The Environmental Protection Agency is drafting regulations that may help reduce air pollution from greenhouse-gas emissions, EPA administrator Steven L. Johnson said Thursday.
Johnson made the announcement during the "Water Policies and Planning in the West" meeting at the Sheraton City Centre, sponsored by the Western Governors' Association and the Western States Water Council.
Greenhouse gases, mostly carbon dioxide released by burning fossil fuels, are blamed for causing or at least contributing to global warming. The EPA has been under fire recently for refusing to regulate carbon-dioxide emissions from power plants, although the agency acknowledges it has authority to regulate them from mobile sources such as cars and trucks.
But Johnson told hundreds of people attending the conference Thursday that the EPA "is taking another new, important step" to address greenhouse-gas emissions.

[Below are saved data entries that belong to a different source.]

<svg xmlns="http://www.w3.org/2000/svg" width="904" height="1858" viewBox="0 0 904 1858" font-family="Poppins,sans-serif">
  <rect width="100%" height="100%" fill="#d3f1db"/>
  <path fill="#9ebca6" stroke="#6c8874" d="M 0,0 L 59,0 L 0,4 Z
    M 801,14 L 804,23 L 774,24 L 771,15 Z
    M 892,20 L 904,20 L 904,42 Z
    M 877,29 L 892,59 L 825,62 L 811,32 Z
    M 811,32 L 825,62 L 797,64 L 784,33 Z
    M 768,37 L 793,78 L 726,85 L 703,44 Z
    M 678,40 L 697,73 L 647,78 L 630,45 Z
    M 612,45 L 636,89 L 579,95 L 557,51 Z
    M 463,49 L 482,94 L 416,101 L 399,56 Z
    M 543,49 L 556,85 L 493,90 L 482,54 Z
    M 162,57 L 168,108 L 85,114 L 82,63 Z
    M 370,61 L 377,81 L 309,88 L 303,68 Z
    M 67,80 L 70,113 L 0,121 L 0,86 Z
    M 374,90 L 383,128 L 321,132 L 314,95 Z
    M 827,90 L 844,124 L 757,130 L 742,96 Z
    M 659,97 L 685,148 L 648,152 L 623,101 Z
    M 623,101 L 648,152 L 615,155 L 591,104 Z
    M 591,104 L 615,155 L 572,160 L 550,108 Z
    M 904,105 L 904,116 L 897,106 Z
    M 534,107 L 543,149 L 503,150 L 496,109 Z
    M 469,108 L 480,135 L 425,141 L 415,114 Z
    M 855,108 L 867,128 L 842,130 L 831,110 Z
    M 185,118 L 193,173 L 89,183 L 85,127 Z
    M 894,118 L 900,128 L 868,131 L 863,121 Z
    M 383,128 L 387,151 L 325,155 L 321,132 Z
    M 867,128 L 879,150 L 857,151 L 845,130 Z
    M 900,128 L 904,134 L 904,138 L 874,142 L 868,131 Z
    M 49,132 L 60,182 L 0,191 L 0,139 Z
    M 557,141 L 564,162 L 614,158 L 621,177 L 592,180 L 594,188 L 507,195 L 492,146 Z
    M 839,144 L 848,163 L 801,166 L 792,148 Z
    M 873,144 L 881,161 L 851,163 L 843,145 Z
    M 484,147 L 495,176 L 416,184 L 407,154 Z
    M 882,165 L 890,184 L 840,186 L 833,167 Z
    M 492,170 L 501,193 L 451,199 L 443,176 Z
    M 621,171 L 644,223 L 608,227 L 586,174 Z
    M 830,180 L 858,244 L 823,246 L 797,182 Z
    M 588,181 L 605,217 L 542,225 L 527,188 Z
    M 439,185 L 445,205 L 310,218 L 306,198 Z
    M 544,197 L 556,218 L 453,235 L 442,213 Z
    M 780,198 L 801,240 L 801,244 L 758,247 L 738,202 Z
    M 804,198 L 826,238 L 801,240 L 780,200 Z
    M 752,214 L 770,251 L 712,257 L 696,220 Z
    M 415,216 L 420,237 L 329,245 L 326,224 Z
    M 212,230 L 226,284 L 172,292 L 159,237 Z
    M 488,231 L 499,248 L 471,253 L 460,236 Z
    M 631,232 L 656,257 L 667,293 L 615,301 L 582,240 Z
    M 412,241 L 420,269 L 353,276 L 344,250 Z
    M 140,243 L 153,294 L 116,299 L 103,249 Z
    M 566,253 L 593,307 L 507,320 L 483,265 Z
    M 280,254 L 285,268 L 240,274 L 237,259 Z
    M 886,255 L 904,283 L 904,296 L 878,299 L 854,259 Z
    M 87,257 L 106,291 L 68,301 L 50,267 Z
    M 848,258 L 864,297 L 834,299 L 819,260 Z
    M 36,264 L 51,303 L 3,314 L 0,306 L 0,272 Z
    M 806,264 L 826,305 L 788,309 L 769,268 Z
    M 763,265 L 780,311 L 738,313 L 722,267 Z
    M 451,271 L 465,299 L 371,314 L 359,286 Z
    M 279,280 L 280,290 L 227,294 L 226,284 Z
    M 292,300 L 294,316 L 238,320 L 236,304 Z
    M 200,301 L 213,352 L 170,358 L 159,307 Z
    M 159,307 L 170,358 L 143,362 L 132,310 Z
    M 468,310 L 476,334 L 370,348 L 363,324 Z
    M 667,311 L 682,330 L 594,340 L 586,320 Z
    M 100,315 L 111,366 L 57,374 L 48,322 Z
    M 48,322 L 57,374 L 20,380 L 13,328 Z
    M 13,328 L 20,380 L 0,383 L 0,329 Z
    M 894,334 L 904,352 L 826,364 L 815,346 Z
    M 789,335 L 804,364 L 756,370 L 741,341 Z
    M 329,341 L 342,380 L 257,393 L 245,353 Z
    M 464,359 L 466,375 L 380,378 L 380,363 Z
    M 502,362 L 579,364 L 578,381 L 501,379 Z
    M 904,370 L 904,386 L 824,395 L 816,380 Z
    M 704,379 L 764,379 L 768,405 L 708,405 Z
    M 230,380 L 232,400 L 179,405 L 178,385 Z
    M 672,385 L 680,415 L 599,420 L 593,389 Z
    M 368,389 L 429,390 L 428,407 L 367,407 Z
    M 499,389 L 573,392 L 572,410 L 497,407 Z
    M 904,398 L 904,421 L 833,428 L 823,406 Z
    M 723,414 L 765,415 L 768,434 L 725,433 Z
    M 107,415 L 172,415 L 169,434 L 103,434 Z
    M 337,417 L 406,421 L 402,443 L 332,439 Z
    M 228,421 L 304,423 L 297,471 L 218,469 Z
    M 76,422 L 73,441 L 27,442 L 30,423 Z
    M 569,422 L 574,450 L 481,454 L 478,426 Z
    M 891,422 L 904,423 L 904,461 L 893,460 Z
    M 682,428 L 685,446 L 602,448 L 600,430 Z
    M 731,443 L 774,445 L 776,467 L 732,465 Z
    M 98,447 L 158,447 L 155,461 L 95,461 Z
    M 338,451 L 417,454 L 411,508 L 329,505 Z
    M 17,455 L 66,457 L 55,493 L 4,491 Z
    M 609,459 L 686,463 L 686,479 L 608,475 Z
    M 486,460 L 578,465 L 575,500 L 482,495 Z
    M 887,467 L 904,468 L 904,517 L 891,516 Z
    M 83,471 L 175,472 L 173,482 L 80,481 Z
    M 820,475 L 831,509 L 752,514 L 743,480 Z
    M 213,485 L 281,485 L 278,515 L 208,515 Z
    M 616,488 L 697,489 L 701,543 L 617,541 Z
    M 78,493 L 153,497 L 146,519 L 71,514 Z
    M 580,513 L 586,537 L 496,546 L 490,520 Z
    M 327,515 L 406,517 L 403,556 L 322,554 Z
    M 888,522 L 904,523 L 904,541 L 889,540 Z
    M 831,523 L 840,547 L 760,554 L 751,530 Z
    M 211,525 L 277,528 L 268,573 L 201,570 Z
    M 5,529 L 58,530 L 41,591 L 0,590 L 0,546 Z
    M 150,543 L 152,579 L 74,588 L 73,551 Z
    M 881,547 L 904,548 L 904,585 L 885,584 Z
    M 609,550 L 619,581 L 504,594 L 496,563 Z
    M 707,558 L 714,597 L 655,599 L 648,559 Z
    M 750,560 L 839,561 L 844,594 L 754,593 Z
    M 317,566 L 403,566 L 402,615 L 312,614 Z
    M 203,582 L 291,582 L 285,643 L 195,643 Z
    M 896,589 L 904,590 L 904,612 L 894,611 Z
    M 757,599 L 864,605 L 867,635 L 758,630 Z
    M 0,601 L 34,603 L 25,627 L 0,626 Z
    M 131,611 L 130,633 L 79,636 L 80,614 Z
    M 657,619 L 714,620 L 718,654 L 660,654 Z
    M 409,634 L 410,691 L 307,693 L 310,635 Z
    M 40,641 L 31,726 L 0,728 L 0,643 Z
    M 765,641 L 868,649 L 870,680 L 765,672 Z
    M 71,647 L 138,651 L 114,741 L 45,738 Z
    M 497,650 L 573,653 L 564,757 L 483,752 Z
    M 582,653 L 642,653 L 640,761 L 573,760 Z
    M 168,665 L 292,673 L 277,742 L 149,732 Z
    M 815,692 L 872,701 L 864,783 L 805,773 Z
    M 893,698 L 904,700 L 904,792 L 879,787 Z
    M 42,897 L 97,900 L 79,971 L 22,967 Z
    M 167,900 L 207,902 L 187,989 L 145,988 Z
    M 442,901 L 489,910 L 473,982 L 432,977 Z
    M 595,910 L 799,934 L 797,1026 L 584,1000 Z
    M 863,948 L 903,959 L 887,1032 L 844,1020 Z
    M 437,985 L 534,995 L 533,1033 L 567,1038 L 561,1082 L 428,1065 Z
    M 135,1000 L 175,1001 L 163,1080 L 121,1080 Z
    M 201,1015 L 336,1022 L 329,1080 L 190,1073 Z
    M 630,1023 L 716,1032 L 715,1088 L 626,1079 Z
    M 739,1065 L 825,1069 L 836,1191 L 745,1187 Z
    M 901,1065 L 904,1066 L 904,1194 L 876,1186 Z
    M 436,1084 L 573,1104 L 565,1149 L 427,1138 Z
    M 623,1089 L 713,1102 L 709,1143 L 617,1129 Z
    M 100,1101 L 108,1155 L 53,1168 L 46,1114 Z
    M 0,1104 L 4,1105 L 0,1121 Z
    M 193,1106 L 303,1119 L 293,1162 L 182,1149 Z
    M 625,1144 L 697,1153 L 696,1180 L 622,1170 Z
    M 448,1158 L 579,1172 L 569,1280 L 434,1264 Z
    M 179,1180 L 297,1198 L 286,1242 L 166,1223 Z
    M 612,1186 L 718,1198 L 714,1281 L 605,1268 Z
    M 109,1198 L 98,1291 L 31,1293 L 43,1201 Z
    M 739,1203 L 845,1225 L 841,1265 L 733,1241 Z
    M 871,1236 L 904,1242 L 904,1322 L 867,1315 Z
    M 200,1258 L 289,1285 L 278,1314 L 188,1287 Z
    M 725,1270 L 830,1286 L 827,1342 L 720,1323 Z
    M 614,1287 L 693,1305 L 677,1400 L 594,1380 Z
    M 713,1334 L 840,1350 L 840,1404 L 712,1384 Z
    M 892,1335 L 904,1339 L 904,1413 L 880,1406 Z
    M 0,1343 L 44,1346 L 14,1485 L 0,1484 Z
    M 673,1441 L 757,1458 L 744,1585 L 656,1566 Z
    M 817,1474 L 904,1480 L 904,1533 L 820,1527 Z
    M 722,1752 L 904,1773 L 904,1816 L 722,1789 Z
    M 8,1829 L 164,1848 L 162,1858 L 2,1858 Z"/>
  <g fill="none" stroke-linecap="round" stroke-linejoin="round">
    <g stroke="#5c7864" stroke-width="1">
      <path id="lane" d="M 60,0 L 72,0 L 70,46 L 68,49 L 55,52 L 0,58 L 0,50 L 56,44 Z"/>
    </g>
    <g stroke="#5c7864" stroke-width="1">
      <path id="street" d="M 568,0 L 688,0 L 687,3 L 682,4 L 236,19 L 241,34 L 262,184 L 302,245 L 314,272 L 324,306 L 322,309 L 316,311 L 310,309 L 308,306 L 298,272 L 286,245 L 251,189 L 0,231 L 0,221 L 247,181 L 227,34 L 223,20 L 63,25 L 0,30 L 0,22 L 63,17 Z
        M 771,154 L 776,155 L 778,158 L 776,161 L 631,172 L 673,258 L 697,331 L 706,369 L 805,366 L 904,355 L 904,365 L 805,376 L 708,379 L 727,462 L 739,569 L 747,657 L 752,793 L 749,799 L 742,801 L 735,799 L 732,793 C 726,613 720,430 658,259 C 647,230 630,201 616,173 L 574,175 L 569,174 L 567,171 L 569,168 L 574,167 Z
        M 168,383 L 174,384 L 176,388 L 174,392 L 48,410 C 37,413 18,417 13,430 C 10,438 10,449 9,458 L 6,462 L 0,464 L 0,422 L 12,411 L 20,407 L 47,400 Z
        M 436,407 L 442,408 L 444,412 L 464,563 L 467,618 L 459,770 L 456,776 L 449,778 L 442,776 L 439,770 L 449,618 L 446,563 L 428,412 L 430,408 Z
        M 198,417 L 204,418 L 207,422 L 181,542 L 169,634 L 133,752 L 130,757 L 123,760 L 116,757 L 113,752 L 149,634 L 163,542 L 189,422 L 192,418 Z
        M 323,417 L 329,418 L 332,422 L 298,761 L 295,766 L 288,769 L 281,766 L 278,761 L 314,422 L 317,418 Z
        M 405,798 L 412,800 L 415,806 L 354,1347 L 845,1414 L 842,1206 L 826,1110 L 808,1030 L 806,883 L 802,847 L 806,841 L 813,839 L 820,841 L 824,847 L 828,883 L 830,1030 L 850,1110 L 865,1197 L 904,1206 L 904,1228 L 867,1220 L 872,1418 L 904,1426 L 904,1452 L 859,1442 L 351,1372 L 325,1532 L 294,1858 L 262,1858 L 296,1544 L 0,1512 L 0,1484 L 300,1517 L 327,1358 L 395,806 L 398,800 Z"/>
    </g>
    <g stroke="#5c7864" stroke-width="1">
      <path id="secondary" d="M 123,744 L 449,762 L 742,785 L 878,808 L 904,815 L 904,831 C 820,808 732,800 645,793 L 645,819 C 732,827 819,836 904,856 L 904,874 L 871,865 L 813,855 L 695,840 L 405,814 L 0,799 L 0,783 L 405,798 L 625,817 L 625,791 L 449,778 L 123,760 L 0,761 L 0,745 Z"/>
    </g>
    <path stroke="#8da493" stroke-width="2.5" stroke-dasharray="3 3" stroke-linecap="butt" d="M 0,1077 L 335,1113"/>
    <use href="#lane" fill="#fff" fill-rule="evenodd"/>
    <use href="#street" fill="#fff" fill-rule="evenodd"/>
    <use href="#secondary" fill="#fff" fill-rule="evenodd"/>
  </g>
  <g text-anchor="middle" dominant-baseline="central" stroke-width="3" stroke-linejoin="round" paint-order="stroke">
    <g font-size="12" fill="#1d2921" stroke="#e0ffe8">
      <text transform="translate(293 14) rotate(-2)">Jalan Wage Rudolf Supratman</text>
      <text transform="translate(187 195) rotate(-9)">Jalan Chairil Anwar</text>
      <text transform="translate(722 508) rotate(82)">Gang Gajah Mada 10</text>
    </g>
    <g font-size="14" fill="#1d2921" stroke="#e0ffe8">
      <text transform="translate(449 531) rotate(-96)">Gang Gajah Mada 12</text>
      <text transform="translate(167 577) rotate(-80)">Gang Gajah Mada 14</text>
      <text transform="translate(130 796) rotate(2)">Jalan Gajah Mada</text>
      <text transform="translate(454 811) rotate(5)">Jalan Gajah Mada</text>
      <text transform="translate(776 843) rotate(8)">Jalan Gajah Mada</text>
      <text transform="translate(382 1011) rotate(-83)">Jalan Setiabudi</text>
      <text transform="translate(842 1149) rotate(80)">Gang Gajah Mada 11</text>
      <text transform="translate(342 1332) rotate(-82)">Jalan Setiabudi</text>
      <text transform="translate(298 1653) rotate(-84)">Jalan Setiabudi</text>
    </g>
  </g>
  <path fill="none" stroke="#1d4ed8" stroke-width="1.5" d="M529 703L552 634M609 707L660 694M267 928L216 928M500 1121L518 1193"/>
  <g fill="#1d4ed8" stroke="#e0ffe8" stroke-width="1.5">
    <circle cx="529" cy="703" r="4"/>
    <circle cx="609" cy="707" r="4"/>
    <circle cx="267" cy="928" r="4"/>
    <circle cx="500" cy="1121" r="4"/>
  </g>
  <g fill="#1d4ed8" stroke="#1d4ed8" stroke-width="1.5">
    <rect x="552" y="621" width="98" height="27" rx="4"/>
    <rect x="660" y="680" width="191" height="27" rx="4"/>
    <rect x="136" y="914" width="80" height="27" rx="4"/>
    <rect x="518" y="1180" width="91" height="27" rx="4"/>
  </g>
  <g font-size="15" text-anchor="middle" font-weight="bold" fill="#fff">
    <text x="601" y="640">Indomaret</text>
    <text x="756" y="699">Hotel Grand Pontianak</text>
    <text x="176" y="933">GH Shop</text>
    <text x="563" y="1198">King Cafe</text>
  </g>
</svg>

He said he has asked EPA staff members to develop draft regulations to control the injection of greenhouse gases such as carbon dioxide from power plants into underground geologic formations.
The regulations are supposed to ensure consistency in developing commercial-scale sites for the geological injection, Johnson said. Gases would be pumped "into deep subsurface rock formations for proper storage."
This technology, Johnson added, "could play a major role" in reducing greenhouse gases.
Following his talk, Johnson told the Deseret Morning News that the EPA is starting the rule-making process that would lead to the regulation. The strategy is "a vital component for addressing global climate change and addressing greenhouse gas emissions," he said.
EPA several months ago began putting together a guidance document on the issue and discovered a need to create regulations to protect the environment and ensure regulatory consistency.
The Bush administration wants rapid technological development in the sequestration and injection program, Johnson said, and one of the questions that needs answering is how to regulate such projects.
Proposed regulations should be available for public comment next year, Johnson said.
During his speech, he also said that in order to meet the demands of a growing population, the United States needs to invest in building the infrastructure of wastewater treatment plants and water systems. The latest Census Bureau estimates place the United States' population at 420 million by the year 2050. That's nearly 40 percent higher than the present population, estimated as 303 million.
"Clearly, we need smart strategies for meeting this growth," he said.